— BEGIN —

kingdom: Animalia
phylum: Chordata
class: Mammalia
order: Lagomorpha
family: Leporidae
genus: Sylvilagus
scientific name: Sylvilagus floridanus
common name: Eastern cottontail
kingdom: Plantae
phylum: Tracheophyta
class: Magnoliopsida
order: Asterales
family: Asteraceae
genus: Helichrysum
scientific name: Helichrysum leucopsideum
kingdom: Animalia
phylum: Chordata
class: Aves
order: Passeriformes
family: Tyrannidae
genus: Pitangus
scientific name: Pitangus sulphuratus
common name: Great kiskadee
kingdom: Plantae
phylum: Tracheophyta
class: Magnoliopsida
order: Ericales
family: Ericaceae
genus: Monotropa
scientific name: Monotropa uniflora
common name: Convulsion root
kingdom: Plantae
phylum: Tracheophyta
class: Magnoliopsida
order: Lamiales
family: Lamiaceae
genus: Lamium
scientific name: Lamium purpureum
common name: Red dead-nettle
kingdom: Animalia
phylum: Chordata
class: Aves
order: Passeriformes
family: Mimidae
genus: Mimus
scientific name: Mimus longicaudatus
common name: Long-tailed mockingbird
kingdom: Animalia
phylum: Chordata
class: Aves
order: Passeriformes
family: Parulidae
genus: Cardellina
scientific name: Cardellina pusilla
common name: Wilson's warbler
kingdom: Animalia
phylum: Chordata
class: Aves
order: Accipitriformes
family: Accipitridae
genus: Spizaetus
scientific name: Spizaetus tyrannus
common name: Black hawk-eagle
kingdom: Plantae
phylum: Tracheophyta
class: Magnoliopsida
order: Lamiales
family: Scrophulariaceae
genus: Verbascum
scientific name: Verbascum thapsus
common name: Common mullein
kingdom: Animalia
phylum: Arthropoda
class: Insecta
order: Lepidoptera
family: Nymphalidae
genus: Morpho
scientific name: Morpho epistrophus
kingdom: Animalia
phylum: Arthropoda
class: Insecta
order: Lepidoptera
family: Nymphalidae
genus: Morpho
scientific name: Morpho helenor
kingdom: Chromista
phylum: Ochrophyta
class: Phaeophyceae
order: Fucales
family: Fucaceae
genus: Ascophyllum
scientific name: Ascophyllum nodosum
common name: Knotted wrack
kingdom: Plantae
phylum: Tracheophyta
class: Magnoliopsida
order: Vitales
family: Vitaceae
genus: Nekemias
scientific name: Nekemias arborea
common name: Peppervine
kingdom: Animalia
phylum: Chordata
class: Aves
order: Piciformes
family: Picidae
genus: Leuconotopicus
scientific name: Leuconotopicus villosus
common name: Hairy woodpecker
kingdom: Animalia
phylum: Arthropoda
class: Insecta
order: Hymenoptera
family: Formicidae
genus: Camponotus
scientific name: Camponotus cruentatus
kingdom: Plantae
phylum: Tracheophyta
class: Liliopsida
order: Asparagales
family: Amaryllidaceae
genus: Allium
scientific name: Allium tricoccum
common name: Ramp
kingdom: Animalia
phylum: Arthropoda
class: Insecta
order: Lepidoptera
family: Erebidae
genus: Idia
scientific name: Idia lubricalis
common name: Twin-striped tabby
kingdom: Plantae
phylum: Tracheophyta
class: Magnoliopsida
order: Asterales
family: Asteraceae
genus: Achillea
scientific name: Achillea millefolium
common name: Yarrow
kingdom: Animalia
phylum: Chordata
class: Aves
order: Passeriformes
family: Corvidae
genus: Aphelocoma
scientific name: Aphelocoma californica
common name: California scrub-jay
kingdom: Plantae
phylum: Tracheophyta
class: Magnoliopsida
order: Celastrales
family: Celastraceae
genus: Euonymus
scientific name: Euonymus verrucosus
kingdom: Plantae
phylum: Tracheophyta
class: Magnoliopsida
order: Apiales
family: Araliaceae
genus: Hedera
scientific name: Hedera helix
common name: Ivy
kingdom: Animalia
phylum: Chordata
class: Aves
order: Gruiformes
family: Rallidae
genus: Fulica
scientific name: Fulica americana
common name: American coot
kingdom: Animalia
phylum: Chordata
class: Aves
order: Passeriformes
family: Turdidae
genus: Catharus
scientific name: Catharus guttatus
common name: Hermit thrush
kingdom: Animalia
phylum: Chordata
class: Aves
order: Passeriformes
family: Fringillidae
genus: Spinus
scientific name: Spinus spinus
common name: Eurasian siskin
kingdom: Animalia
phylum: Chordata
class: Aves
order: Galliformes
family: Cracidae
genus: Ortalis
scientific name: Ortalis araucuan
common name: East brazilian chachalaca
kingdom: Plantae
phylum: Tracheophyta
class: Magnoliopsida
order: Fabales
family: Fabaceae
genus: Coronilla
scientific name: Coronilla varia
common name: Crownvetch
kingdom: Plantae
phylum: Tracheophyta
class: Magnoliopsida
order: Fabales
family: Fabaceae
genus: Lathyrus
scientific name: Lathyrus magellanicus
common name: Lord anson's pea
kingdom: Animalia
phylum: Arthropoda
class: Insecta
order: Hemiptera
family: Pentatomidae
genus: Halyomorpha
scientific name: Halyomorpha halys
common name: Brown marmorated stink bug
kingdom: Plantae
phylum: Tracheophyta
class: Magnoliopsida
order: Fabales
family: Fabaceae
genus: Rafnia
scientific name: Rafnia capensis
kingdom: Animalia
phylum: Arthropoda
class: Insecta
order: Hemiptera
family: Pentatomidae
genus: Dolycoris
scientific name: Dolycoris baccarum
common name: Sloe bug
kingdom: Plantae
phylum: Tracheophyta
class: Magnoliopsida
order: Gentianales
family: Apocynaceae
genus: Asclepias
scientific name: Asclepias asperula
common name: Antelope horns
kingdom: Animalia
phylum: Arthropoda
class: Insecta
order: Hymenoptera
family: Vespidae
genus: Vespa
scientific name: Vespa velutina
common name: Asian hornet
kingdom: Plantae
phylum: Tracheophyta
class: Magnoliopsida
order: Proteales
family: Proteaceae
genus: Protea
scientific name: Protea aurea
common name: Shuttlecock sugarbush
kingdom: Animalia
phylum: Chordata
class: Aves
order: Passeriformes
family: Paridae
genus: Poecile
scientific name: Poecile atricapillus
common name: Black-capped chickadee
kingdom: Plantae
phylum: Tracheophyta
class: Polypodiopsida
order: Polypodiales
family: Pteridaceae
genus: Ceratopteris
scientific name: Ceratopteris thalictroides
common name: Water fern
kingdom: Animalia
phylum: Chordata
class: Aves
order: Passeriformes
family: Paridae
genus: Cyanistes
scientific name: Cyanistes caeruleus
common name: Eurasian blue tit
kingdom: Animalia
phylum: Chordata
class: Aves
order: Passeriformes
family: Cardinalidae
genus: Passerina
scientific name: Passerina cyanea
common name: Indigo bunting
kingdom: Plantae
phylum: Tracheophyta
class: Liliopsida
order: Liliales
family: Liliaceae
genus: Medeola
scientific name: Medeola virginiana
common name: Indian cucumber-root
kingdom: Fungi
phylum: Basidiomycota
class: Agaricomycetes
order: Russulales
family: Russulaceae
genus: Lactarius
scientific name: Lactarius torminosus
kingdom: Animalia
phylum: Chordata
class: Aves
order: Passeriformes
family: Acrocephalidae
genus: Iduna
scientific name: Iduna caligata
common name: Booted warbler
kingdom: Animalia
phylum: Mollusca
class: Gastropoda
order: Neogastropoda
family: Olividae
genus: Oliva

— END —

TASK TO CARRY OUT –
Could you write out every one of the lines above again, word for word and in the same order?

CORRECT OUTPUT –
kingdom: Animalia
phylum: Chordata
class: Mammalia
order: Lagomorpha
family: Leporidae
genus: Sylvilagus
scientific name: Sylvilagus floridanus
common name: Eastern cottontail
kingdom: Plantae
phylum: Tracheophyta
class: Magnoliopsida
order: Asterales
family: Asteraceae
genus: Helichrysum
scientific name: Helichrysum leucopsideum
kingdom: Animalia
phylum: Chordata
class: Aves
order: Passeriformes
family: Tyrannidae
genus: Pitangus
scientific name: Pitangus sulphuratus
common name: Great kiskadee
kingdom: Plantae
phylum: Tracheophyta
class: Magnoliopsida
order: Ericales
family: Ericaceae
genus: Monotropa
scientific name: Monotropa uniflora
common name: Convulsion root
kingdom: Plantae
phylum: Tracheophyta
class: Magnoliopsida
order: Lamiales
family: Lamiaceae
genus: Lamium
scientific name: Lamium purpureum
common name: Red dead-nettle
kingdom: Animalia
phylum: Chordata
class: Aves
order: Passeriformes
family: Mimidae
genus: Mimus
scientific name: Mimus longicaudatus
common name: Long-tailed mockingbird
kingdom: Animalia
phylum: Chordata
class: Aves
order: Passeriformes
family: Parulidae
genus: Cardellina
scientific name: Cardellina pusilla
common name: Wilson's warbler
kingdom: Animalia
phylum: Chordata
class: Aves
order: Accipitriformes
family: Accipitridae
genus: Spizaetus
scientific name: Spizaetus tyrannus
common name: Black hawk-eagle
kingdom: Plantae
phylum: Tracheophyta
class: Magnoliopsida
order: Lamiales
family: Scrophulariaceae
genus: Verbascum
scientific name: Verbascum thapsus
common name: Common mullein
kingdom: Animalia
phylum: Arthropoda
class: Insecta
order: Lepidoptera
family: Nymphalidae
genus: Morpho
scientific name: Morpho epistrophus
kingdom: Animalia
phylum: Arthropoda
class: Insecta
order: Lepidoptera
family: Nymphalidae
genus: Morpho
scientific name: Morpho helenor
kingdom: Chromista
phylum: Ochrophyta
class: Phaeophyceae
order: Fucales
family: Fucaceae
genus: Ascophyllum
scientific name: Ascophyllum nodosum
common name: Knotted wrack
kingdom: Plantae
phylum: Tracheophyta
class: Magnoliopsida
order: Vitales
family: Vitaceae
genus: Nekemias
scientific name: Nekemias arborea
common name: Peppervine
kingdom: Animalia
phylum: Chordata
class: Aves
order: Piciformes
family: Picidae
genus: Leuconotopicus
scientific name: Leuconotopicus villosus
common name: Hairy woodpecker
kingdom: Animalia
phylum: Arthropoda
class: Insecta
order: Hymenoptera
family: Formicidae
genus: Camponotus
scientific name: Camponotus cruentatus
kingdom: Plantae
phylum: Tracheophyta
class: Liliopsida
order: Asparagales
family: Amaryllidaceae
genus: Allium
scientific name: Allium tricoccum
common name: Ramp
kingdom: Animalia
phylum: Arthropoda
class: Insecta
order: Lepidoptera
family: Erebidae
genus: Idia
scientific name: Idia lubricalis
common name: Twin-striped tabby
kingdom: Plantae
phylum: Tracheophyta
class: Magnoliopsida
order: Asterales
family: Asteraceae
genus: Achillea
scientific name: Achillea millefolium
common name: Yarrow
kingdom: Animalia
phylum: Chordata
class: Aves
order: Passeriformes
family: Corvidae
genus: Aphelocoma
scientific name: Aphelocoma californica
common name: California scrub-jay
kingdom: Plantae
phylum: Tracheophyta
class: Magnoliopsida
order: Celastrales
family: Celastraceae
genus: Euonymus
scientific name: Euonymus verrucosus
kingdom: Plantae
phylum: Tracheophyta
class: Magnoliopsida
order: Apiales
family: Araliaceae
genus: Hedera
scientific name: Hedera helix
common name: Ivy
kingdom: Animalia
phylum: Chordata
class: Aves
order: Gruiformes
family: Rallidae
genus: Fulica
scientific name: Fulica americana
common name: American coot
kingdom: Animalia
phylum: Chordata
class: Aves
order: Passeriformes
family: Turdidae
genus: Catharus
scientific name: Catharus guttatus
common name: Hermit thrush
kingdom: Animalia
phylum: Chordata
class: Aves
order: Passeriformes
family: Fringillidae
genus: Spinus
scientific name: Spinus spinus
common name: Eurasian siskin
kingdom: Animalia
phylum: Chordata
class: Aves
order: Galliformes
family: Cracidae
genus: Ortalis
scientific name: Ortalis araucuan
common name: East brazilian chachalaca
kingdom: Plantae
phylum: Tracheophyta
class: Magnoliopsida
order: Fabales
family: Fabaceae
genus: Coronilla
scientific name: Coronilla varia
common name: Crownvetch
kingdom: Plantae
phylum: Tracheophyta
class: Magnoliopsida
order: Fabales
family: Fabaceae
genus: Lathyrus
scientific name: Lathyrus magellanicus
common name: Lord anson's pea
kingdom: Animalia
phylum: Arthropoda
class: Insecta
order: Hemiptera
family: Pentatomidae
genus: Halyomorpha
scientific name: Halyomorpha halys
common name: Brown marmorated stink bug
kingdom: Plantae
phylum: Tracheophyta
class: Magnoliopsida
order: Fabales
family: Fabaceae
genus: Rafnia
scientific name: Rafnia capensis
kingdom: Animalia
phylum: Arthropoda
class: Insecta
order: Hemiptera
family: Pentatomidae
genus: Dolycoris
scientific name: Dolycoris baccarum
common name: Sloe bug
kingdom: Plantae
phylum: Tracheophyta
class: Magnoliopsida
order: Gentianales
family: Apocynaceae
genus: Asclepias
scientific name: Asclepias asperula
common name: Antelope horns
kingdom: Animalia
phylum: Arthropoda
class: Insecta
order: Hymenoptera
family: Vespidae
genus: Vespa
scientific name: Vespa velutina
common name: Asian hornet
kingdom: Plantae
phylum: Tracheophyta
class: Magnoliopsida
order: Proteales
family: Proteaceae
genus: Protea
scientific name: Protea aurea
common name: Shuttlecock sugarbush
kingdom: Animalia
phylum: Chordata
class: Aves
order: Passeriformes
family: Paridae
genus: Poecile
scientific name: Poecile atricapillus
common name: Black-capped chickadee
kingdom: Plantae
phylum: Tracheophyta
class: Polypodiopsida
order: Polypodiales
family: Pteridaceae
genus: Ceratopteris
scientific name: Ceratopteris thalictroides
common name: Water fern
kingdom: Animalia
phylum: Chordata
class: Aves
order: Passeriformes
family: Paridae
genus: Cyanistes
scientific name: Cyanistes caeruleus
common name: Eurasian blue tit
kingdom: Animalia
phylum: Chordata
class: Aves
order: Passeriformes
family: Cardinalidae
genus: Passerina
scientific name: Passerina cyanea
common name: Indigo bunting
kingdom: Plantae
phylum: Tracheophyta
class: Liliopsida
order: Liliales
family: Liliaceae
genus: Medeola
scientific name: Medeola virginiana
common name: Indian cucumber-root
kingdom: Fungi
phylum: Basidiomycota
class: Agaricomycetes
order: Russulales
family: Russulaceae
genus: Lactarius
scientific name: Lactarius torminosus
kingdom: Animalia
phylum: Chordata
class: Aves
order: Passeriformes
family: Acrocephalidae
genus: Iduna
scientific name: Iduna caligata
common name: Booted warbler
kingdom: Animalia
phylum: Mollusca
class: Gastropoda
order: Neogastropoda
family: Olividae
genus: Oliva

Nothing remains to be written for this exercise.